Exercise directions:
Since the copy must match the original, write out each record word for word, skipping only the pictures.

┄┄┄┄┄┄┄┄┄┄┄┄┄┄┄┄┄┄┄┄

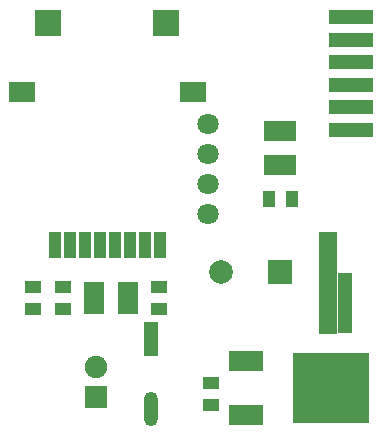
<source format=gbs>
G04*
G04 #@! TF.GenerationSoftware,Altium Limited,Altium Designer,22.2.1 (43)*
G04*
G04 Layer_Color=16711935*
%FSTAX25Y25*%
%MOIN*%
G70*
G04*
G04 #@! TF.SameCoordinates,2F0A99F2-06B0-42B4-AD1F-80CD01153156*
G04*
G04*
G04 #@! TF.FilePolarity,Negative*
G04*
G01*
G75*
%ADD23C,0.07099*%
%ADD24R,0.04300X0.05800*%
%ADD26R,0.14580X0.04816*%
%ADD30R,0.07493X0.07493*%
%ADD31C,0.07493*%
%ADD32R,0.07887X0.07887*%
%ADD33C,0.07887*%
%ADD55R,0.06000X0.34000*%
%ADD56R,0.04981X0.20500*%
%ADD57R,0.08674X0.06706*%
%ADD58R,0.03950X0.08674*%
%ADD59R,0.08674X0.08674*%
%ADD60R,0.05800X0.04300*%
%ADD61R,0.06800X0.10800*%
%ADD62R,0.11800X0.06800*%
%ADD63R,0.25300X0.23800*%
%ADD64R,0.10800X0.06800*%
%ADD65O,0.04737X0.11430*%
%ADD66R,0.04737X0.11430*%
D23*
X00675Y0102D02*
D03*
Y0092D02*
D03*
Y0082D02*
D03*
Y0072D02*
D03*
D24*
X008776Y0077D02*
D03*
X009524D02*
D03*
D26*
X0115Y01D02*
D03*
Y01075D02*
D03*
Y0115D02*
D03*
Y01225D02*
D03*
Y013D02*
D03*
Y01375D02*
D03*
D30*
X003Y0011D02*
D03*
D31*
Y0021D02*
D03*
D32*
X0091543Y00526D02*
D03*
D33*
X0071858D02*
D03*
D55*
X01075Y0049D02*
D03*
D56*
X011299Y004225D02*
D03*
D57*
X0062512Y0112758D02*
D03*
X0005425D02*
D03*
D58*
X00515Y00616D02*
D03*
X00465D02*
D03*
X00415D02*
D03*
X00365D02*
D03*
X00315D02*
D03*
X00265D02*
D03*
X00215D02*
D03*
X00165D02*
D03*
D59*
X0053469Y0135616D02*
D03*
X0014098D02*
D03*
D60*
X00685Y001574D02*
D03*
Y0008259D02*
D03*
X0050999Y0047734D02*
D03*
Y0040254D02*
D03*
X0019Y004774D02*
D03*
Y004026D02*
D03*
X0009Y004026D02*
D03*
Y0047741D02*
D03*
D61*
X0029291Y0043994D02*
D03*
X0040708D02*
D03*
D62*
X0080023Y0005045D02*
D03*
X0079923Y0022845D02*
D03*
D63*
X0108535Y0014D02*
D03*
D64*
X00915Y0088291D02*
D03*
Y0099709D02*
D03*
D65*
X00485Y0006789D02*
D03*
D66*
Y0030411D02*
D03*
M02*

</source>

┄┄┄┄┄┄┄┄┄┄┄┄┄┄┄┄┄┄┄┄

Answer box:
<source format=gbs>
G04*
G04 #@! TF.GenerationSoftware,Altium Limited,Altium Designer,22.2.1 (43)*
G04*
G04 Layer_Color=16711935*
%FSTAX25Y25*%
%MOIN*%
G70*
G04*
G04 #@! TF.SameCoordinates,2F0A99F2-06B0-42B4-AD1F-80CD01153156*
G04*
G04*
G04 #@! TF.FilePolarity,Negative*
G04*
G01*
G75*
%ADD23C,0.07099*%
%ADD24R,0.04300X0.05800*%
%ADD26R,0.14580X0.04816*%
%ADD30R,0.07493X0.07493*%
%ADD31C,0.07493*%
%ADD32R,0.07887X0.07887*%
%ADD33C,0.07887*%
%ADD55R,0.06000X0.34000*%
%ADD56R,0.04981X0.20500*%
%ADD57R,0.08674X0.06706*%
%ADD58R,0.03950X0.08674*%
%ADD59R,0.08674X0.08674*%
%ADD60R,0.05800X0.04300*%
%ADD61R,0.06800X0.10800*%
%ADD62R,0.11800X0.06800*%
%ADD63R,0.25300X0.23800*%
%ADD64R,0.10800X0.06800*%
%ADD65O,0.04737X0.11430*%
%ADD66R,0.04737X0.11430*%
D23*
X00675Y0102D02*
D03*
Y0092D02*
D03*
Y0082D02*
D03*
Y0072D02*
D03*
D24*
X008776Y0077D02*
D03*
X009524D02*
D03*
D26*
X0115Y01D02*
D03*
Y01075D02*
D03*
Y0115D02*
D03*
Y01225D02*
D03*
Y013D02*
D03*
Y01375D02*
D03*
D30*
X003Y0011D02*
D03*
D31*
Y0021D02*
D03*
D32*
X0091543Y00526D02*
D03*
D33*
X0071858D02*
D03*
D55*
X01075Y0049D02*
D03*
D56*
X011299Y004225D02*
D03*
D57*
X0062512Y0112758D02*
D03*
X0005425D02*
D03*
D58*
X00515Y00616D02*
D03*
X00465D02*
D03*
X00415D02*
D03*
X00365D02*
D03*
X00315D02*
D03*
X00265D02*
D03*
X00215D02*
D03*
X00165D02*
D03*
D59*
X0053469Y0135616D02*
D03*
X0014098D02*
D03*
D60*
X00685Y001574D02*
D03*
Y0008259D02*
D03*
X0050999Y0047734D02*
D03*
Y0040254D02*
D03*
X0019Y004774D02*
D03*
Y004026D02*
D03*
X0009Y004026D02*
D03*
Y0047741D02*
D03*
D61*
X0029291Y0043994D02*
D03*
X0040708D02*
D03*
D62*
X0080023Y0005045D02*
D03*
X0079923Y0022845D02*
D03*
D63*
X0108535Y0014D02*
D03*
D64*
X00915Y0088291D02*
D03*
Y0099709D02*
D03*
D65*
X00485Y0006789D02*
D03*
D66*
Y0030411D02*
D03*
M02*

</source>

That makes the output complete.